Entries supplied:
##############################

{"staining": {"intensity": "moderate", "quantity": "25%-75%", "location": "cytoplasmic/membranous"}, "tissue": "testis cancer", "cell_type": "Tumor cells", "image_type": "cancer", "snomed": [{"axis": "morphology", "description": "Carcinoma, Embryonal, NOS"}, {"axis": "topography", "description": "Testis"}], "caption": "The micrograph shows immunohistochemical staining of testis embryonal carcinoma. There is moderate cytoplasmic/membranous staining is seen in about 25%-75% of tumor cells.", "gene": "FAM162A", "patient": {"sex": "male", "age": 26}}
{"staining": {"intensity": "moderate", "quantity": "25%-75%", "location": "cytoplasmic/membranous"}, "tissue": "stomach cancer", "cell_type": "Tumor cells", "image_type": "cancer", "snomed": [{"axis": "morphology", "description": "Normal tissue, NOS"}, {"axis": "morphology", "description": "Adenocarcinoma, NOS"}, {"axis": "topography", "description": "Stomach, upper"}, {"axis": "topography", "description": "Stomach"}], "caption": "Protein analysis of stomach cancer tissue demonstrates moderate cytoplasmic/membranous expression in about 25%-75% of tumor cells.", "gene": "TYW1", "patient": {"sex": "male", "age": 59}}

##############################

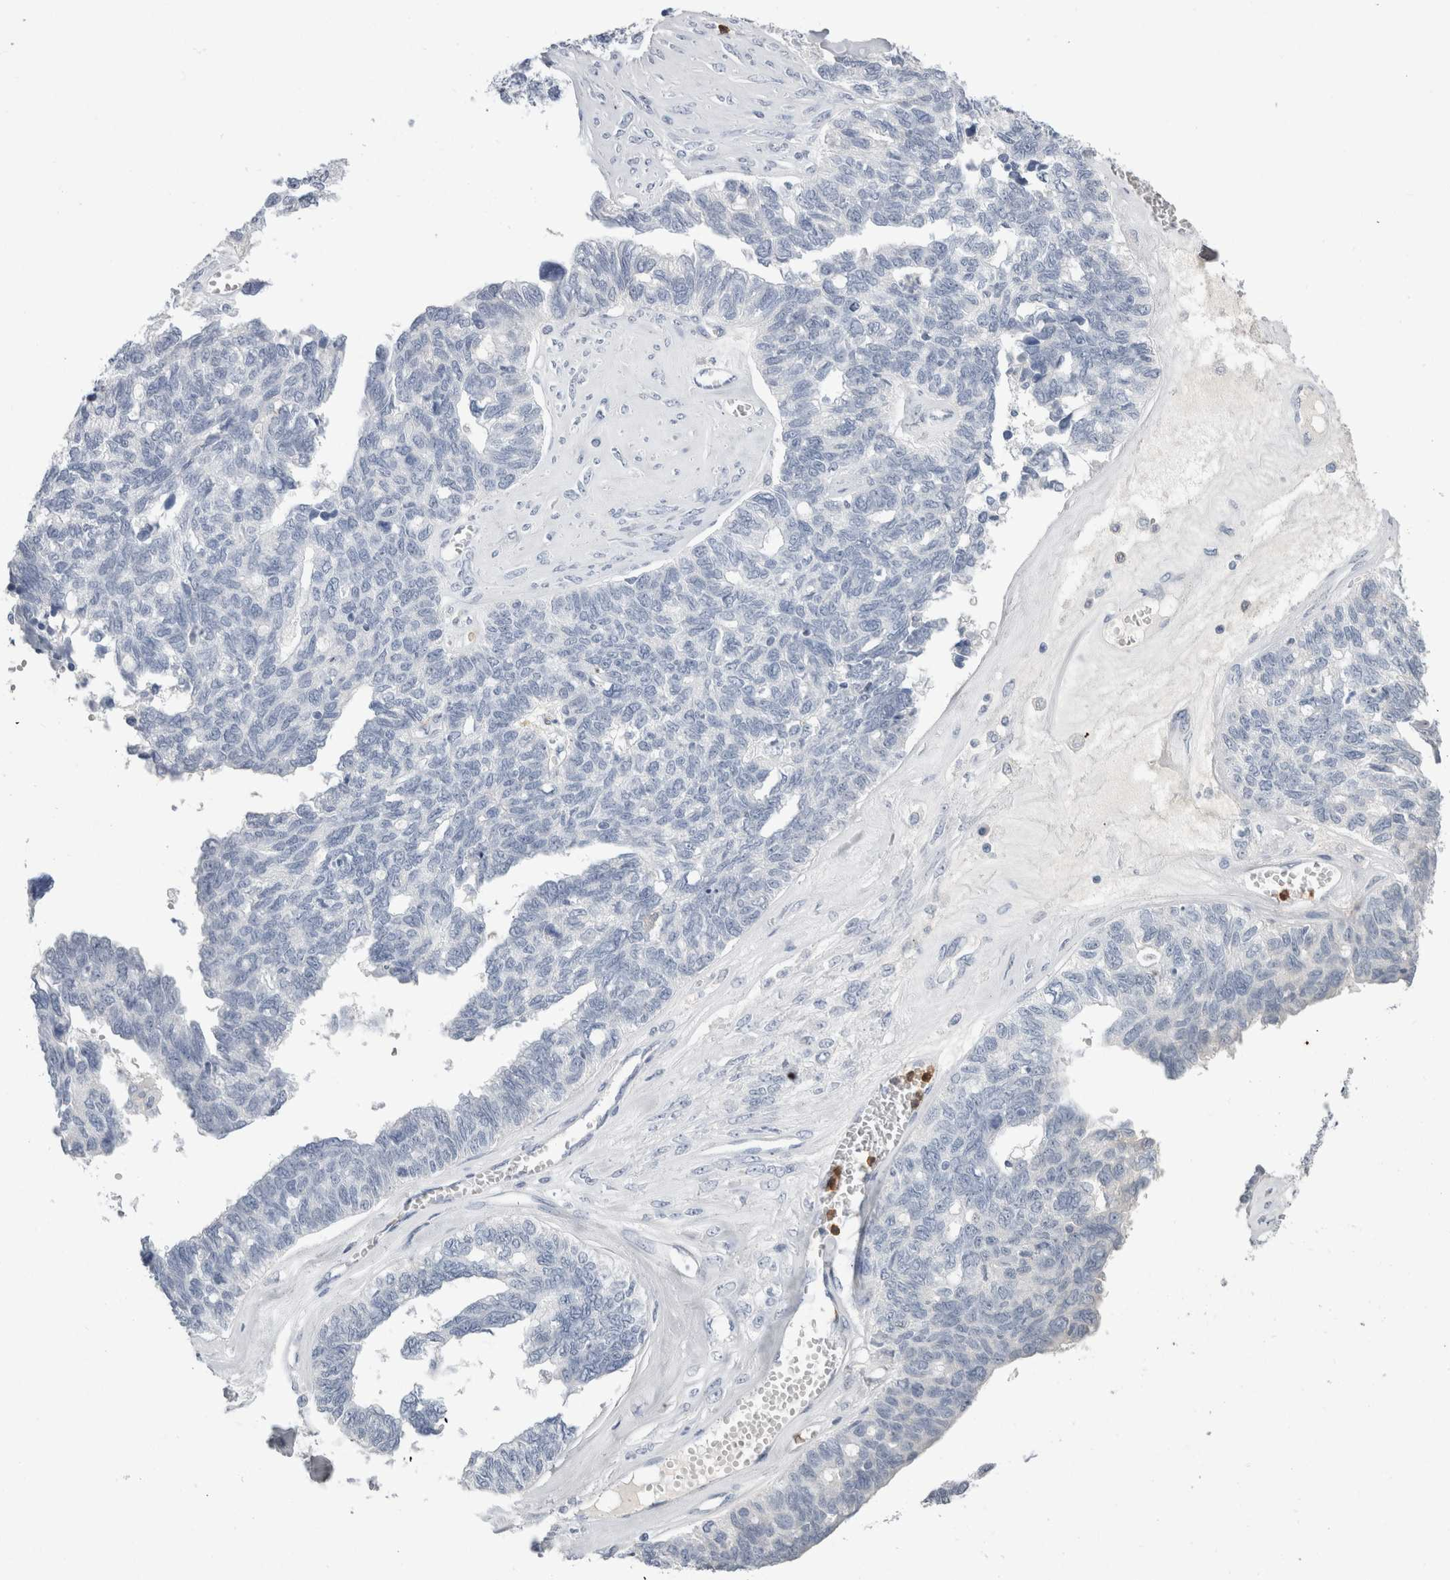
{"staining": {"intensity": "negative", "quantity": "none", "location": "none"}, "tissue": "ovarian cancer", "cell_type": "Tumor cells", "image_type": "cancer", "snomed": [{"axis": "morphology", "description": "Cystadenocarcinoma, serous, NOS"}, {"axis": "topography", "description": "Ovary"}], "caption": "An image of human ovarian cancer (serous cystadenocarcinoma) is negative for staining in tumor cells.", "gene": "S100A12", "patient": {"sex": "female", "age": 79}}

##############################

Activity:
Among the records, find every line holding the word "cytoplasmic" and copy it.

Response to the exercise:
{"staining": {"intensity": "moderate", "quantity": "25%-75%", "location": "cytoplasmic/membranous"}, "tissue": "testis cancer", "cell_type": "Tumor cells", "image_type": "cancer", "snomed": [{"axis": "morphology", "description": "Carcinoma, Embryonal, NOS"}, {"axis": "topography", "description": "Testis"}], "caption": "The micrograph shows immunohistochemical staining of testis embryonal carcinoma. There is moderate cytoplasmic/membranous staining is seen in about 25%-75% of tumor cells.", "gene": "FAM162A", "patient": {"sex": "male", "age": 26}}
{"staining": {"intensity": "moderate", "quantity": "25%-75%", "location": "cytoplasmic/membranous"}, "tissue": "stomach cancer", "cell_type": "Tumor cells", "image_type": "cancer", "snomed": [{"axis": "morphology", "description": "Normal tissue, NOS"}, {"axis": "morphology", "description": "Adenocarcinoma, NOS"}, {"axis": "topography", "description": "Stomach, upper"}, {"axis": "topography", "description": "Stomach"}], "caption": "Protein analysis of stomach cancer tissue demonstrates moderate cytoplasmic/membranous expression in about 25%-75% of tumor cells.", "gene": "TYW1", "patient": {"sex": "male", "age": 59}}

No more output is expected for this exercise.